From 1 April, updated guidance will advise people with symptoms of a respiratory infection, including COVID-19, and a high temperature or who feel unwell, to try stay at home and avoid contact with other people, until they feel well enough to resume normal activities and they no longer have a high temperature. Anyone with a positive COVID-19 test result will be advised to try to stay at home and avoid contact with other people for five days, which is when they are most infectious.
Advice will be provided for individuals who need to leave their home when they have symptoms or have tested positive, including avoiding close contact with people with a weakened immune system, wearing a face-covering and avoiding crowded places.
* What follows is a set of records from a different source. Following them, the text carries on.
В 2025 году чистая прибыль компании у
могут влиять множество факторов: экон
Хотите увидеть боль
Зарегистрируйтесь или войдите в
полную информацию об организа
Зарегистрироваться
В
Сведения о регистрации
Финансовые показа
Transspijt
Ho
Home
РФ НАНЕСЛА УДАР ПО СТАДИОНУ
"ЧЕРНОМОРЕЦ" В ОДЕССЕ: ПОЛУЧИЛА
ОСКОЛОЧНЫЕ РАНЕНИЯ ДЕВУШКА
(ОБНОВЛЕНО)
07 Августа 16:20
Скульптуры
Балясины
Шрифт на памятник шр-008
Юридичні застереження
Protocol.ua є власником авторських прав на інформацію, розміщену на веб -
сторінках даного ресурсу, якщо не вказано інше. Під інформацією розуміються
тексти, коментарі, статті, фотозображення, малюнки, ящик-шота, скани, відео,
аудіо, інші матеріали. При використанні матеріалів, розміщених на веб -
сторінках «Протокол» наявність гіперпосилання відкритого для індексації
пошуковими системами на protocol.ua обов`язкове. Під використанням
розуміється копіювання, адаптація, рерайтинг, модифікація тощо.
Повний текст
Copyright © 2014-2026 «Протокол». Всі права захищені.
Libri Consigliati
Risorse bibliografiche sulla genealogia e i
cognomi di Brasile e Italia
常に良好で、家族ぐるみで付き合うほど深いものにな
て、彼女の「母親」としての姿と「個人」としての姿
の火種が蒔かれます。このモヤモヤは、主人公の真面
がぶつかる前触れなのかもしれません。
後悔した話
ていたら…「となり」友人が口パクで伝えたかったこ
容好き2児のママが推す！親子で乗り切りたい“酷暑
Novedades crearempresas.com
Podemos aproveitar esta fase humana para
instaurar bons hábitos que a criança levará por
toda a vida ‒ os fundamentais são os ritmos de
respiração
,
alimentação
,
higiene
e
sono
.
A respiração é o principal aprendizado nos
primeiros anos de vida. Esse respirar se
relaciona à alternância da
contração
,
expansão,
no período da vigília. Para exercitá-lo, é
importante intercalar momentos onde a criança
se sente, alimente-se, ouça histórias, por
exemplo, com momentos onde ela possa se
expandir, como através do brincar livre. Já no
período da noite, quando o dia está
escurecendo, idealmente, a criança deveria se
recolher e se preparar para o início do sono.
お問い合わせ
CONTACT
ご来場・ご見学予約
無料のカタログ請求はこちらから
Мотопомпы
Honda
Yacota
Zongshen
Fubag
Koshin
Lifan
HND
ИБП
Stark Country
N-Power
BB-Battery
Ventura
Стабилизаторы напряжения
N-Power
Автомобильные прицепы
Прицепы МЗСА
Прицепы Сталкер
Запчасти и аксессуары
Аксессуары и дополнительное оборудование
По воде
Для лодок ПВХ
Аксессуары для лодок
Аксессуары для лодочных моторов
New guidance for employers to follow when managing risk and Covid-19 infections in the workplace will be published on 1st April. Additional sick pay entitlement for those unable to work due to Covid-19 already came to an end on 17th March as previously announced in the Living With COVID plan.
Secretary of State for Health and Social Care, Sajid Javid, said:
“Thanks to our plan to tackle Covid we are leading the way in learning to live with the virus. We have made enormous progress but will keep the ability to respond to future threats including potential variants.
“Vaccines remain our best defence and we are now offering spring boosters to the elderly, care home residents and the most vulnerable – please come forward to protect yourself, your family, and your community.”
A second booster jab for over 75s and the most clinically vulnerable aged 12 and over are now available to keep immunity levels ‘topped up’ for those most at risk of serious illness from Covid-19.
Dame Jenny Harries, Chief Executive of the UK Health Security Agency, added:
“The pandemic is not over and how the virus will develop over time remains uncertain. Covid still poses a real risk to many of us, particularly with case rates and hospitalisations on the rise. That is why it is sensible to wear a mask in enclosed spaces, keep indoor spaces ventilated and stay away from others if you have any symptoms of a respiratory illness, including Covid.
“Vaccination remains the best way to protect us all from severe disease and hospitalisation due to Covid infection. If you have not yet come forward for your primary or booster I would urge you to do so straight away – the NHS vaccine programme is there to help you and the sooner you are vaccinated the sooner you and your family and friends will be protected.”